First-year students to pay $100 more
The college's board of directors voted in favour of the tuition fee increase at their Feb. 28 meeting.
Cambrian associate vice-president of student services France Quirion, who presented the tuition fee proposals to board members, explained the province has not yet released its regulation framework for tuition fee increases.
However, she said she expects the province to renew the tuition framework from last year. Quirion said the college may have to adjust its tuition fees if the framework turns out to be different than expected.
In most cases, tuition is being increased by the highest amount allowed under last year's provincial regulations.
The overall average tuition increase at Cambrian is about 4.8 per cent, just slightly under the five per cent cap allowed by the province.
Tuition for first-year, full-time students is being hiked by 4.5 per cent.

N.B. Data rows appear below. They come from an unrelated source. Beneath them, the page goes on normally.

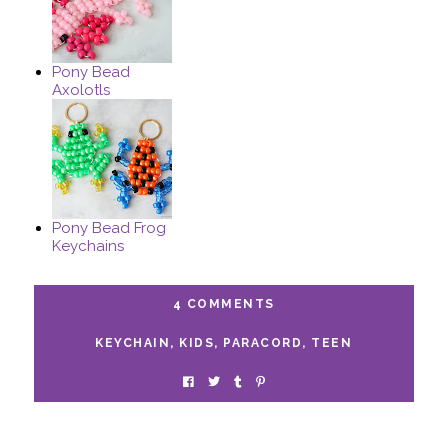
Pony Bead
Axolotls
Pony Bead Frog
Keychains
4 COMMENTS
KEYCHAIN
,
KIDS
,
PARACORD
,
TEEN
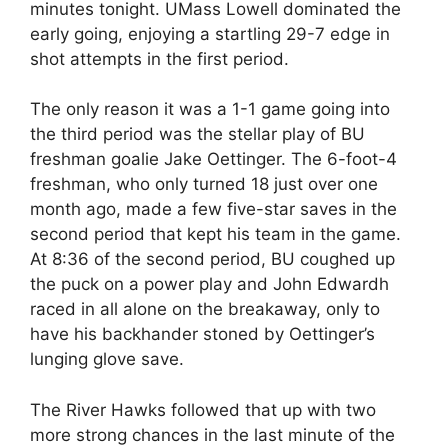
minutes tonight. UMass Lowell dominated the
early going, enjoying a startling 29-7 edge in
shot attempts in the first period.
The only reason it was a 1-1 game going into
the third period was the stellar play of BU
freshman goalie Jake Oettinger. The 6-foot-4
freshman, who only turned 18 just over one
month ago, made a few five-star saves in the
second period that kept his team in the game.
At 8:36 of the second period, BU coughed up
the puck on a power play and John Edwardh
raced in all alone on the breakaway, only to
have his backhander stoned by Oettinger’s
lunging glove save.
The River Hawks followed that up with two
more strong chances in the last minute of the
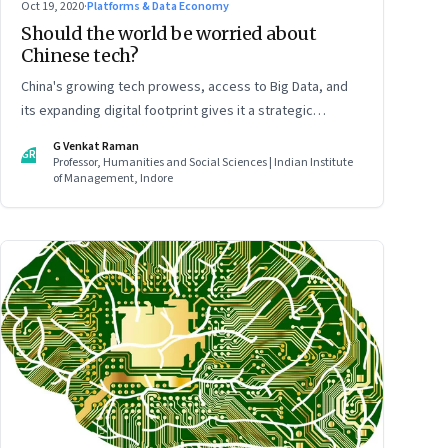
Oct 19, 2020
·
Platforms & Data Economy
Should the world be worried about
Chinese tech?
China's growing tech prowess, access to Big Data, and
its expanding digital footprint gives it a strategic
advantage—in espionage and surveillance, in global
G Venkat Raman
GR
finance, and global trade. All of which will play a decisive
Professor, Humanities and Social Sciences | Indian Institute
of Management, Indore
role in determining China’s role in international politics
and business. Read part 2 of this two-part article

That means tuition will increase from $2,529 this school year to $2,643 for the next school year.
For second and third-year full-time students, tuition is being increased by four per cent. For degree programs such as nursing, tuition is being hiked 4.5 per cent in the first year and four per cent in continuing years.
While the college is allowed to hike tuition high-demand or graduate programs by eight per cent in the first year and four per cent in continuing years, the college didn't go for the maximum increase in all cases.
For example, in the advanced care paramedic program, there's a zero per cent tuition fee increase. However, tuition for this program, which is considered high demand, is already priced at $12,000.
Quirion said this is the case because the college wants to have comparable fees to other post-secondary institutions, and not price itself out of the market.
Colleges are allowed to charge more for high-demand programs because they're more expensive to operate and there's lots of jobs for graduates, she said.
Before board members approved the tuition fee increase, faculty representative Dave Starbuck questioned why the hike had to happen in the first place.
He said the college's faculty are locked into a contract with a zero per cent increase over the next two years, and staff are only getting a 1.75 per cent increase. Inflation rates are also very low.
While president Sylvia Barnard conceded this is true, she said there are multiple other costs the college has to cover which aren't funded by the province. These include electricity, repairs to buildings and upgrades to technology.
Short of coming back to the board with a budget where administration is recommending layoffs and program closures, the college is “not in a position financially” to avoid tuition hikes, she said.
If the college were to complain to the government that they're having difficulty balancing their budget because of funding freezes amid increasing costs, the government would just ask why Cambrian isn't using all the tools it's been given.
“One of the tools the government provides us with is the ability to increase the tuition within the parameters that they have laid out,” Barnard said.
When informed of the impending tuition fee increases, the president of the Cambrian College Students' Administrative Council (SAC) quipped “we're happy it's not $500, I'll tell you that much.”
At the same time, Curtis Bell said the provincial college student organization, the College Student Alliance, is asking the Ontario government to freeze tuition fees for two years.
He said it's “difficult and stressful” for students to find enough money to pay for tuition, books and living costs while they're in school, and when they graduate, many face high debt levels.
As someone who has attended both college and university, Bell said he has about $40,000 in OSAP loans. With tuition fee increases, students' debt loads will only increase, he said.